This generally refers to the my_face.gif that's located in the same directory as the HTML page. Turning these relative URLs into absolute URLs that can be requested via LWP is covered in the next chapter. To do that, you must know the URL of the current page.

The base( ) method returns the URL of the document in the response.

$url = $response->base( );

This base URL is normally the URL you requested but can sometimes differ: if there was a redirection (which LWP normally follows through on), the URL of the final response isn't the same as the requested URL. Moreover, the Base, Content-Base, and Content-Location headers in a response specify the address against which you resolve relative URLs. And finally, if the response content is an HTML document and has a <base href="..."> tag in its head, that definitively sets the base URL.

3.5.6. Debugging

When an error occurs (as indicated by the is_error( ) method), error_as_HTML( ) returns an error page in HTML:

$error_page = $response->error_as_HTML( );
print "The server said:\n<blockquote>$error_page</blockquote>\n";

Because a user agent can follow redirections and automatically answer authentication challenges, the request you gave to the user agent object might not be the request represented by your object. That is, you could have said to get one URL, but that could have directed to another, which could have redirected to another, producing not one response but a chain of responses. For the sake of simplicity, you get back only the one $response object, which is the last in the chain. But if you need to, you can work your way back, using the previous( ) method:

$previous_response = $response->previous( );

The previous( ) method returns undef when there is no previous method (i.e., on the response to the request you gave the user agent, at the head of the chain). Moreover, each response stores the HTTP::Request object that LWP used for making the request, and you can access it with the $response->request( ). HTTP::Request objects support most of the same methods as HTTP::Response objects, notably $request->as_string, which is useful in debugging.
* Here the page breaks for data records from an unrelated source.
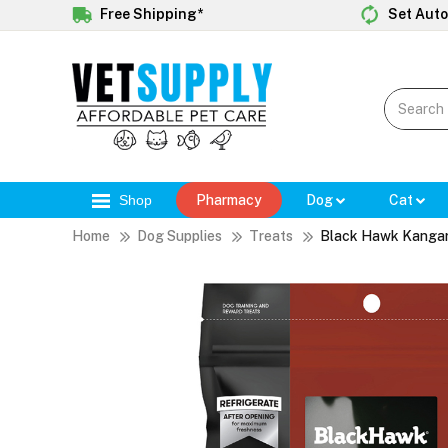
Free Shipping*
Set Auto
Shop
Pharmacy
Dog
Cat
Home
Dog Supplies
Treats
Black Hawk Kangaro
From each response, you can get the corresponding request and recreate the HTTP dialog. For example:

$last = $response;
while ($response) {
  print $response->code( ), " after ";
    # Or you could print even dump the whole
    #   thing, with $response->as_string( )
 
  $last = $response;
  $response = $response->previous( );
}
print "the original request, which was:\n",
  $last->request->as_string;
 
200 after 401 after 301 after the original request, which was:
GET http://some.crazy.redirector.int/thing.html
User-Agent: libwww-perl/5.5394